OBJECTIVES: To identify patient sub-phenotypes using clinical and imaging measures in established rheumatoid arthritis (RA) and to establish if baseline ultrasound synovitis and/or baseline patient sub-phenotypes predicts response to targeted therapy (TT). METHODS: This was an observational cohort study of consecutively recruited patients with established RA starting TT. Participants received clinical assessment, 38-joint musculoskeletal ultrasound (MSUS), measuring grey scale and power Doppler (PD) synovitis/tenosynovitis, and patient reported outcomes (PRO), prior to and 6 months after treatment. Latent profile analysis of the clinical and MSUS variables identified disease clusters, and multinomial logistic regression models determined whether these and/or baseline synovitis predicted EULAR response.

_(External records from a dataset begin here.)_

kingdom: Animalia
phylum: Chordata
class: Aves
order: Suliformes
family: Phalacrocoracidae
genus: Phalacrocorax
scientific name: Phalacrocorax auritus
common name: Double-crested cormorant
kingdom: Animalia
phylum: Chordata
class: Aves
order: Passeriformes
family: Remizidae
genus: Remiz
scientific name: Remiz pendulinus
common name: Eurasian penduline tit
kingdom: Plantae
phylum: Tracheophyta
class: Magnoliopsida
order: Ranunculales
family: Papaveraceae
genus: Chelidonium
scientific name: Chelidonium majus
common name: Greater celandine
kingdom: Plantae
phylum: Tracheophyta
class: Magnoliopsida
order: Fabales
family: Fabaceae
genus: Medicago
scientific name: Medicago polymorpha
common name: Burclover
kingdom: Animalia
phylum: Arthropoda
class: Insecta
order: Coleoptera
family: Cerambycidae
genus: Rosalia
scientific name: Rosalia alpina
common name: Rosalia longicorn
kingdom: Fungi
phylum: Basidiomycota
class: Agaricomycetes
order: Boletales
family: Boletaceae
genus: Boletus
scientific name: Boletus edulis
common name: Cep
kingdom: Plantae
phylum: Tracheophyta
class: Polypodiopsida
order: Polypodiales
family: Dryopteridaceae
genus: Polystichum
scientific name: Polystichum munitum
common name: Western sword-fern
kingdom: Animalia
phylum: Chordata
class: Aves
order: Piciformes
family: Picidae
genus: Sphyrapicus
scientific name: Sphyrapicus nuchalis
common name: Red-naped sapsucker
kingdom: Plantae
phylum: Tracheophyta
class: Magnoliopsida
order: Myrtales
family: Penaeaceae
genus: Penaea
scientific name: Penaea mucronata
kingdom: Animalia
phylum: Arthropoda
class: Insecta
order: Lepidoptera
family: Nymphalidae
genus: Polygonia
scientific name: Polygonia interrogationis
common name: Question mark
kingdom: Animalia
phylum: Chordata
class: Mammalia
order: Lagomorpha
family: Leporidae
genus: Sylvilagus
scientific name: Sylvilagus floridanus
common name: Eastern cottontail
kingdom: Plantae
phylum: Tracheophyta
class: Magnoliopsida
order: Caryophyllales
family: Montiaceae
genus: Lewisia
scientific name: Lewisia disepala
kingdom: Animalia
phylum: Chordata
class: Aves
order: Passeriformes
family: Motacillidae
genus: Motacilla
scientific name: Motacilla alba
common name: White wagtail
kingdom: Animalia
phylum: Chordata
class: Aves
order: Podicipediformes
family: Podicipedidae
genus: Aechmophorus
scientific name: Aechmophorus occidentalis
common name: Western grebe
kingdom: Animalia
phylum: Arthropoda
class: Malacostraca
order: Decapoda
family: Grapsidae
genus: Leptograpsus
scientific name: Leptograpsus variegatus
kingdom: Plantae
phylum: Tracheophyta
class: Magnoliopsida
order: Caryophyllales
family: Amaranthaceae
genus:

RESULTS: Of 200 recruited patients, three clusters, low to high inflammatory, were identified with median (IQR) total joint PD 2 (0-4) in cluster 1, 9 (6-13) in cluster 2 and 29.5 (21-45) in cluster 3. A health assessment questionnaire correlated with disease activity, and DAS-P score distributions differed between clusters (P = 0.001) but with identical medians. Other PROs did not differ. At 6 months relative risk ratio of EULAR response in those with baseline synovitis compared with those without was 1.05 (95% CI: 0.38, 2.93) and response compared with the lowest inflammatory cluster [1] was 1.50 (95% CI: 0.61, 3.70) for cluster 2 and 1.24 (95% CI: 0.43, 3.60) for cluster 3. CONCLUSION: This is the first study to identify RA phenotypes employing 38-joint MSUS. Strikingly, neither baseline synovitis nor inflammatory cluster predicted clinical response. Mechanistic understanding of TT response/non-response is needed and clinical trials need to still capture all these populations.